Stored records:
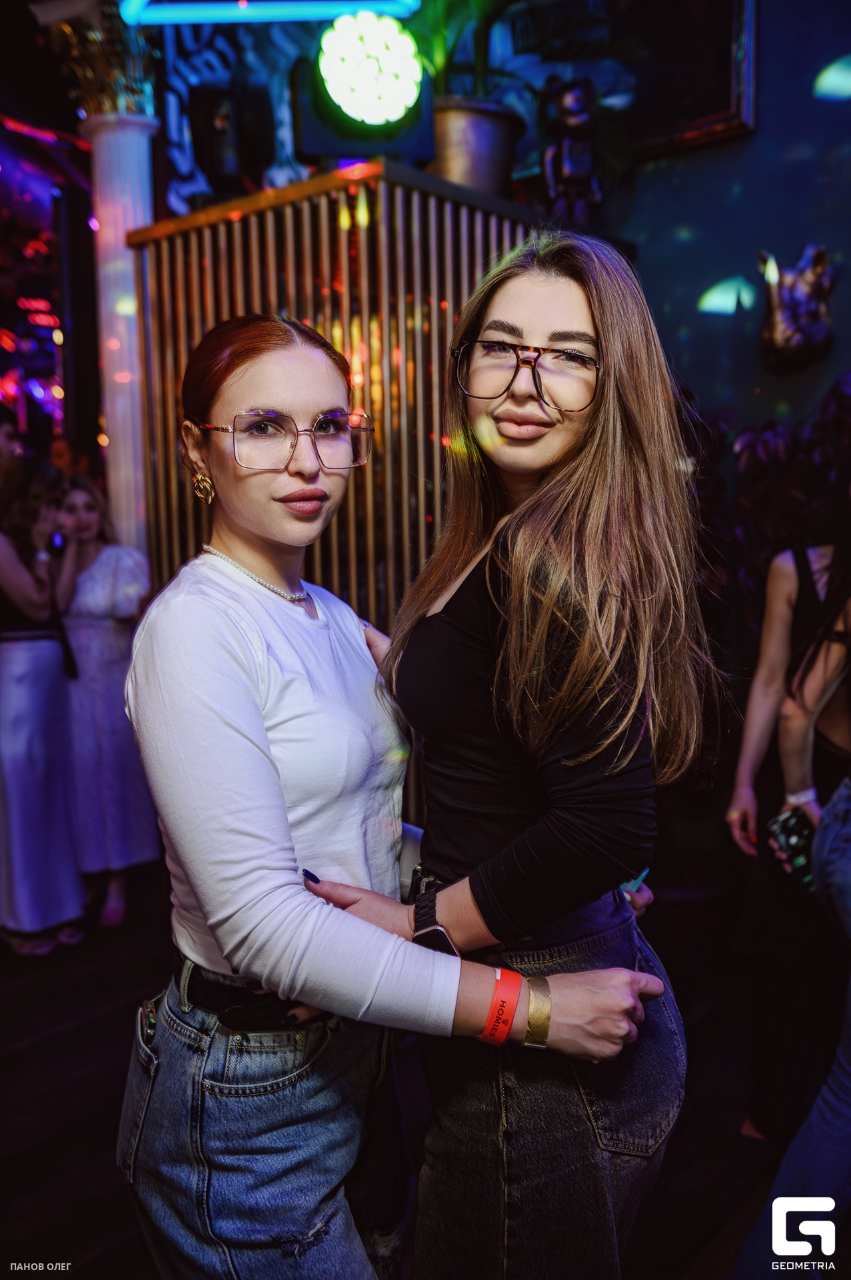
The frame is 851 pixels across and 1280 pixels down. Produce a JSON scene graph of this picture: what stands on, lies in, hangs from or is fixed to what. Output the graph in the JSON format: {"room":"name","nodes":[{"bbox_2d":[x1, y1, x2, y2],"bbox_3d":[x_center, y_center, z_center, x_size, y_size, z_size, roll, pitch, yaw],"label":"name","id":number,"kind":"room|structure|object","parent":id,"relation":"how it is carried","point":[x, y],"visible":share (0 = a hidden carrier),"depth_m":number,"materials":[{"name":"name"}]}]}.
{"room":"bar","nodes":[
{"label":"bar","id":0,"kind":"room"},
{"bbox_2d":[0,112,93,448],"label":"light","id":1,"kind":"object","parent":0,"point":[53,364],"visible":0.52,"depth_m":7.58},
{"bbox_2d":[120,0,420,24],"bbox_3d":[-0.507,-2.659,3.721,0.659,1.135,0.769,5,9,39],"label":"light","id":2,"kind":"object","parent":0,"point":[195,19],"visible":0.95,"depth_m":3.82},
{"bbox_2d":[0,859,827,1279],"bbox_3d":[-0.993,1.272,2.406,7.868,0.115,6.752,5,9,39],"label":"floor","id":3,"kind":"structure","parent":0,"point":[18,1111],"depth_m":2.80,"materials":[{"name":"brown wood"}]},
{"bbox_2d":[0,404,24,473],"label":"person","id":4,"kind":"object","parent":3,"relation":"on","point":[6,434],"visible":0.38,"depth_m":5.09},
{"bbox_2d":[0,460,91,955],"bbox_3d":[-1.393,0.210,3.908,0.524,1.609,0.463,5,9,39],"label":"woman","id":5,"kind":"object","parent":3,"relation":"on","point":[38,687],"visible":0.95,"depth_m":3.78},
{"bbox_2d":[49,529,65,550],"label":"phone","id":6,"kind":"object","parent":5,"relation":"in","point":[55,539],"visible":0.71,"depth_m":3.87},
{"bbox_2d":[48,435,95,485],"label":"person","id":7,"kind":"object","parent":3,"relation":"on","point":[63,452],"visible":0.27,"depth_m":5.56},
{"bbox_2d":[45,4,161,556],"bbox_3d":[-1.091,-0.751,4.239,0.515,3.179,0.510,5,9,39],"label":"column","id":8,"kind":"structure","parent":3,"relation":"on","point":[127,149],"depth_m":4.09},
{"bbox_2d":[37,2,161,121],"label":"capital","id":9,"kind":"object","parent":8,"relation":"on","point":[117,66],"visible":0.6,"depth_m":3.93,"materials":[{"name":"gold metal"}]},
{"bbox_2d":[54,477,161,935],"bbox_3d":[-1.178,0.230,4.097,0.492,1.514,0.436,5,9,39],"label":"woman","id":10,"kind":"object","parent":3,"relation":"on","point":[107,757],"visible":0.75,"depth_m":3.96},
{"bbox_2d":[130,158,543,806],"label":"slatted partition","id":11,"kind":"object","parent":3,"relation":"on","point":[195,337],"visible":0.36,"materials":[{"name":"brown wood"}]},
{"bbox_2d":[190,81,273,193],"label":"speaker","id":12,"kind":"object","parent":11,"relation":"on","point":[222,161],"visible":0.98,"depth_m":3.75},
{"bbox_2d":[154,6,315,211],"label":"decorative panel","id":13,"kind":"object","parent":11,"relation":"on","point":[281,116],"visible":0.51,"depth_m":4.59,"materials":[{"name":"blue"}]},
{"bbox_2d":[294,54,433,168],"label":"stage light","id":14,"kind":"object","parent":11,"relation":"on","point":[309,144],"visible":0.67,"depth_m":3.34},
{"bbox_2d":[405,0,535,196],"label":"potted plant","id":15,"kind":"object","parent":11,"relation":"on","point":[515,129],"visible":0.76,"depth_m":3.69,"materials":[{"name":"green plant"}]},
{"bbox_2d":[429,96,526,195],"bbox_3d":[0.136,-1.561,3.744,0.392,0.345,0.397,5,9,39],"label":"plant pot","id":16,"kind":"object","parent":11,"relation":"on","point":[495,129],"visible":0.77,"depth_m":3.59,"materials":[{"name":"metal"}]},
{"bbox_2d":[541,73,601,222],"bbox_3d":[0.482,-1.609,3.796,0.218,0.564,0.224,5,9,39],"label":"figurine","id":17,"kind":"object","parent":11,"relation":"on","point":[567,101],"visible":0.89,"depth_m":3.74,"materials":[{"name":"brown"}]},
{"bbox_2d":[121,310,665,1279],"bbox_3d":[-0.086,0.437,1.708,0.709,1.825,0.669,5,9,39],"label":"woman","id":18,"kind":"object","parent":3,"relation":"on","point":[247,670],"visible":0.96,"depth_m":1.51},
{"bbox_2d":[138,996,159,1045],"bbox_3d":[-0.402,0.568,1.683,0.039,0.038,0.079,-3,7,-16],"label":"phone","id":19,"kind":"object","parent":18,"relation":"in","point":[150,1021],"visible":0.54,"depth_m":1.68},
{"bbox_2d":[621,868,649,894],"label":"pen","id":20,"kind":"object","parent":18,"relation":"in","point":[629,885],"visible":0.32,"depth_m":1.77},
{"bbox_2d":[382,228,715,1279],"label":"person","id":21,"kind":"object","parent":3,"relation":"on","point":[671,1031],"visible":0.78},
{"bbox_2d":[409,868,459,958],"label":"smartwatch","id":22,"kind":"object","parent":21,"relation":"on","point":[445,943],"visible":0.49,"depth_m":1.48,"materials":[{"name":"black"}]},
{"bbox_2d":[449,336,600,414],"bbox_3d":[0.158,-0.393,1.710,0.223,0.069,0.243,0,7,9],"label":"eyeglasses","id":23,"kind":"object","parent":21,"relation":"on","point":[591,364],"visible":0.97,"depth_m":1.64,"materials":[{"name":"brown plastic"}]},
{"bbox_2d":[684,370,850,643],"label":"plant","id":24,"kind":"object","parent":3,"relation":"on","point":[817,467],"visible":0.26,"depth_m":3.72,"materials":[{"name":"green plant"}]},
{"bbox_2d":[724,502,850,1154],"bbox_3d":[1.015,0.248,2.602,0.556,1.834,0.603,5,9,39],"label":"woman","id":25,"kind":"object","parent":3,"relation":"on","point":[785,575],"visible":0.85,"depth_m":2.56},
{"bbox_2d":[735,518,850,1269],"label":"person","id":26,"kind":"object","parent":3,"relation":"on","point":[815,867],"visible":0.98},
{"bbox_2d":[767,804,816,885],"bbox_3d":[0.801,0.436,2.421,0.142,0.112,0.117,-3,7,-16],"label":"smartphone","id":27,"kind":"object","parent":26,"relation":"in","point":[785,827],"visible":0.62,"depth_m":2.39,"materials":[{"name":"black plastic"}]},
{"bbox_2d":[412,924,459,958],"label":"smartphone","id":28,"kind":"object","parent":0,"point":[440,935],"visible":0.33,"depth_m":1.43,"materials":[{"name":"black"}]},
{"bbox_2d":[586,0,850,448],"bbox_3d":[1.642,-1.137,3.770,3.929,4.231,0.249,5,9,39],"label":"wall","id":29,"kind":"structure","parent":0,"point":[731,254],"depth_m":4.12,"materials":[{"name":"blue paint"}]},
{"bbox_2d":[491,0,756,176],"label":"framed picture","id":30,"kind":"object","parent":29,"relation":"attached to","point":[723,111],"visible":0.69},
{"bbox_2d":[758,242,835,372],"bbox_3d":[1.270,-1.138,3.892,0.276,0.455,0.256,5,9,39],"label":"wall sculpture","id":31,"kind":"object","parent":29,"relation":"attached to","point":[778,331],"visible":0.98,"depth_m":3.84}
]}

> WORK REQUIRED
Quote the preceding records in their entirety, excluding every picture.

> SOLVED EXERCISE
The frame is 851 pixels across and 1280 pixels down. Produce a JSON scene graph of this picture: what stands on, lies in, hangs from or is fixed to what. Output the graph in the JSON format: {"room":"name","nodes":[{"bbox_2d":[x1, y1, x2, y2],"bbox_3d":[x_center, y_center, z_center, x_size, y_size, z_size, roll, pitch, yaw],"label":"name","id":number,"kind":"room|structure|object","parent":id,"relation":"how it is carried","point":[x, y],"visible":share (0 = a hidden carrier),"depth_m":number,"materials":[{"name":"name"}]}]}.
{"room":"bar","nodes":[
{"label":"bar","id":0,"kind":"room"},
{"bbox_2d":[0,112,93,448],"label":"light","id":1,"kind":"object","parent":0,"point":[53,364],"visible":0.52,"depth_m":7.58},
{"bbox_2d":[120,0,420,24],"bbox_3d":[-0.507,-2.659,3.721,0.659,1.135,0.769,5,9,39],"label":"light","id":2,"kind":"object","parent":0,"point":[195,19],"visible":0.95,"depth_m":3.82},
{"bbox_2d":[0,859,827,1279],"bbox_3d":[-0.993,1.272,2.406,7.868,0.115,6.752,5,9,39],"label":"floor","id":3,"kind":"structure","parent":0,"point":[18,1111],"depth_m":2.80,"materials":[{"name":"brown wood"}]},
{"bbox_2d":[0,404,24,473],"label":"person","id":4,"kind":"object","parent":3,"relation":"on","point":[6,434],"visible":0.38,"depth_m":5.09},
{"bbox_2d":[0,460,91,955],"bbox_3d":[-1.393,0.210,3.908,0.524,1.609,0.463,5,9,39],"label":"woman","id":5,"kind":"object","parent":3,"relation":"on","point":[38,687],"visible":0.95,"depth_m":3.78},
{"bbox_2d":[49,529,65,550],"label":"phone","id":6,"kind":"object","parent":5,"relation":"in","point":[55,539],"visible":0.71,"depth_m":3.87},
{"bbox_2d":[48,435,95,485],"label":"person","id":7,"kind":"object","parent":3,"relation":"on","point":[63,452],"visible":0.27,"depth_m":5.56},
{"bbox_2d":[45,4,161,556],"bbox_3d":[-1.091,-0.751,4.239,0.515,3.179,0.510,5,9,39],"label":"column","id":8,"kind":"structure","parent":3,"relation":"on","point":[127,149],"depth_m":4.09},
{"bbox_2d":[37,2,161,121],"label":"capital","id":9,"kind":"object","parent":8,"relation":"on","point":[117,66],"visible":0.6,"depth_m":3.93,"materials":[{"name":"gold metal"}]},
{"bbox_2d":[54,477,161,935],"bbox_3d":[-1.178,0.230,4.097,0.492,1.514,0.436,5,9,39],"label":"woman","id":10,"kind":"object","parent":3,"relation":"on","point":[107,757],"visible":0.75,"depth_m":3.96},
{"bbox_2d":[130,158,543,806],"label":"slatted partition","id":11,"kind":"object","parent":3,"relation":"on","point":[195,337],"visible":0.36,"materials":[{"name":"brown wood"}]},
{"bbox_2d":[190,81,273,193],"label":"speaker","id":12,"kind":"object","parent":11,"relation":"on","point":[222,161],"visible":0.98,"depth_m":3.75},
{"bbox_2d":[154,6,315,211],"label":"decorative panel","id":13,"kind":"object","parent":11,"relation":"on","point":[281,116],"visible":0.51,"depth_m":4.59,"materials":[{"name":"blue"}]},
{"bbox_2d":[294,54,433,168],"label":"stage light","id":14,"kind":"object","parent":11,"relation":"on","point":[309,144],"visible":0.67,"depth_m":3.34},
{"bbox_2d":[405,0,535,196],"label":"potted plant","id":15,"kind":"object","parent":11,"relation":"on","point":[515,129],"visible":0.76,"depth_m":3.69,"materials":[{"name":"green plant"}]},
{"bbox_2d":[429,96,526,195],"bbox_3d":[0.136,-1.561,3.744,0.392,0.345,0.397,5,9,39],"label":"plant pot","id":16,"kind":"object","parent":11,"relation":"on","point":[495,129],"visible":0.77,"depth_m":3.59,"materials":[{"name":"metal"}]},
{"bbox_2d":[541,73,601,222],"bbox_3d":[0.482,-1.609,3.796,0.218,0.564,0.224,5,9,39],"label":"figurine","id":17,"kind":"object","parent":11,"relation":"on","point":[567,101],"visible":0.89,"depth_m":3.74,"materials":[{"name":"brown"}]},
{"bbox_2d":[121,310,665,1279],"bbox_3d":[-0.086,0.437,1.708,0.709,1.825,0.669,5,9,39],"label":"woman","id":18,"kind":"object","parent":3,"relation":"on","point":[247,670],"visible":0.96,"depth_m":1.51},
{"bbox_2d":[138,996,159,1045],"bbox_3d":[-0.402,0.568,1.683,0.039,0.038,0.079,-3,7,-16],"label":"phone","id":19,"kind":"object","parent":18,"relation":"in","point":[150,1021],"visible":0.54,"depth_m":1.68},
{"bbox_2d":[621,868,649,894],"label":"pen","id":20,"kind":"object","parent":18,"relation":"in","point":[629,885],"visible":0.32,"depth_m":1.77},
{"bbox_2d":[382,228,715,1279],"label":"person","id":21,"kind":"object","parent":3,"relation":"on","point":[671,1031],"visible":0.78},
{"bbox_2d":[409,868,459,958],"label":"smartwatch","id":22,"kind":"object","parent":21,"relation":"on","point":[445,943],"visible":0.49,"depth_m":1.48,"materials":[{"name":"black"}]},
{"bbox_2d":[449,336,600,414],"bbox_3d":[0.158,-0.393,1.710,0.223,0.069,0.243,0,7,9],"label":"eyeglasses","id":23,"kind":"object","parent":21,"relation":"on","point":[591,364],"visible":0.97,"depth_m":1.64,"materials":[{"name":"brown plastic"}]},
{"bbox_2d":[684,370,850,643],"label":"plant","id":24,"kind":"object","parent":3,"relation":"on","point":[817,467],"visible":0.26,"depth_m":3.72,"materials":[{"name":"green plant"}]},
{"bbox_2d":[724,502,850,1154],"bbox_3d":[1.015,0.248,2.602,0.556,1.834,0.603,5,9,39],"label":"woman","id":25,"kind":"object","parent":3,"relation":"on","point":[785,575],"visible":0.85,"depth_m":2.56},
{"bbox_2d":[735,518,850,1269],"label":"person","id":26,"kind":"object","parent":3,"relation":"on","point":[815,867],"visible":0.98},
{"bbox_2d":[767,804,816,885],"bbox_3d":[0.801,0.436,2.421,0.142,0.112,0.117,-3,7,-16],"label":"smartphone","id":27,"kind":"object","parent":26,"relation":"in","point":[785,827],"visible":0.62,"depth_m":2.39,"materials":[{"name":"black plastic"}]},
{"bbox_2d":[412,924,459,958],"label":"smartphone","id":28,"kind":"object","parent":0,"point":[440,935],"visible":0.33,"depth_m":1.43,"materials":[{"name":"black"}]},
{"bbox_2d":[586,0,850,448],"bbox_3d":[1.642,-1.137,3.770,3.929,4.231,0.249,5,9,39],"label":"wall","id":29,"kind":"structure","parent":0,"point":[731,254],"depth_m":4.12,"materials":[{"name":"blue paint"}]},
{"bbox_2d":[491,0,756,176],"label":"framed picture","id":30,"kind":"object","parent":29,"relation":"attached to","point":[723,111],"visible":0.69},
{"bbox_2d":[758,242,835,372],"bbox_3d":[1.270,-1.138,3.892,0.276,0.455,0.256,5,9,39],"label":"wall sculpture","id":31,"kind":"object","parent":29,"relation":"attached to","point":[778,331],"visible":0.98,"depth_m":3.84}
]}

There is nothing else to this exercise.